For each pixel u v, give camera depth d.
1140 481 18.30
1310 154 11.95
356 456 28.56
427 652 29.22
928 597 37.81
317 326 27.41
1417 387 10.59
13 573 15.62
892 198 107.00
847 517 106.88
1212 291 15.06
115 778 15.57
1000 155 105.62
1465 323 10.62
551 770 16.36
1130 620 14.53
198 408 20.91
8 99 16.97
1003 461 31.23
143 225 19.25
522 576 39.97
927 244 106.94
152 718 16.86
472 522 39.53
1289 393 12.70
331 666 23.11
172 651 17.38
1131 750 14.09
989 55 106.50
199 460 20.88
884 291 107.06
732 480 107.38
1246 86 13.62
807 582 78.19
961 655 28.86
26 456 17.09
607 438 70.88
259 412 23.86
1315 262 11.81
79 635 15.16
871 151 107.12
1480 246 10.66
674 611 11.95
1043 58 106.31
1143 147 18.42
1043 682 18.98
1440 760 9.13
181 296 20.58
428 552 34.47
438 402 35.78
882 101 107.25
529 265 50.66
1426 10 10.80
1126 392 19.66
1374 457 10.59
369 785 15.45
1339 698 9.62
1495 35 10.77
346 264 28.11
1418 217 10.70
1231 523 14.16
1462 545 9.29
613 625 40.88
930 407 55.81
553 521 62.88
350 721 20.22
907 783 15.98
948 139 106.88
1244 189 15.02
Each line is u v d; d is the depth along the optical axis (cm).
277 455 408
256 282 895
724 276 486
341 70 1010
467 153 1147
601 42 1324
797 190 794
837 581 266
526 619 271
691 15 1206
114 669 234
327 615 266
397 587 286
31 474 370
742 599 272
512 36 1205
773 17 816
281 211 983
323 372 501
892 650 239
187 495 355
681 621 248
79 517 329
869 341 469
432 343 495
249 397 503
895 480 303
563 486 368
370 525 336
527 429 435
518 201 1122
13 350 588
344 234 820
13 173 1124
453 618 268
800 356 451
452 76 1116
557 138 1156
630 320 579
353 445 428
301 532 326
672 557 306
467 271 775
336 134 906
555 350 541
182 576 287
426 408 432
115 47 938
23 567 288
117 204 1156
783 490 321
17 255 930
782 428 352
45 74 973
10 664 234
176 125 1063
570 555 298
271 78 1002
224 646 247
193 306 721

_ACTIVITY_:
Set the whole listing down again, unchanged.

_RESPONSE BELOW_:
For each pixel u v, give camera depth d.
1140 481 18.30
1310 154 11.95
356 456 28.56
427 652 29.22
928 597 37.81
317 326 27.41
1417 387 10.59
13 573 15.62
892 198 107.00
847 517 106.88
1212 291 15.06
115 778 15.57
1000 155 105.62
1465 323 10.62
551 770 16.36
1130 620 14.53
198 408 20.91
8 99 16.97
1003 461 31.23
143 225 19.25
522 576 39.97
927 244 106.94
152 718 16.86
472 522 39.53
1289 393 12.70
331 666 23.11
172 651 17.38
1131 750 14.09
989 55 106.50
199 460 20.88
884 291 107.06
732 480 107.38
1246 86 13.62
807 582 78.19
961 655 28.86
26 456 17.09
607 438 70.88
259 412 23.86
1315 262 11.81
79 635 15.16
871 151 107.12
1480 246 10.66
674 611 11.95
1043 58 106.31
1143 147 18.42
1043 682 18.98
1440 760 9.13
181 296 20.58
428 552 34.47
438 402 35.78
882 101 107.25
529 265 50.66
1426 10 10.80
1126 392 19.66
1374 457 10.59
369 785 15.45
1339 698 9.62
1495 35 10.77
346 264 28.11
1418 217 10.70
1231 523 14.16
1462 545 9.29
613 625 40.88
930 407 55.81
553 521 62.88
350 721 20.22
907 783 15.98
948 139 106.88
1244 189 15.02
Each line is u v d; d is the depth along the optical axis (cm).
277 455 408
256 282 895
724 276 486
341 70 1010
467 153 1147
601 42 1324
797 190 794
837 581 266
526 619 271
691 15 1206
114 669 234
327 615 266
397 587 286
31 474 370
742 599 272
512 36 1205
773 17 816
281 211 983
323 372 501
892 650 239
187 495 355
681 621 248
79 517 329
869 341 469
432 343 495
249 397 503
895 480 303
563 486 368
370 525 336
527 429 435
518 201 1122
13 350 588
344 234 820
13 173 1124
453 618 268
800 356 451
452 76 1116
557 138 1156
630 320 579
353 445 428
301 532 326
672 557 306
467 271 775
336 134 906
555 350 541
182 576 287
426 408 432
115 47 938
23 567 288
117 204 1156
783 490 321
17 255 930
782 428 352
45 74 973
10 664 234
176 125 1063
570 555 298
271 78 1002
224 646 247
193 306 721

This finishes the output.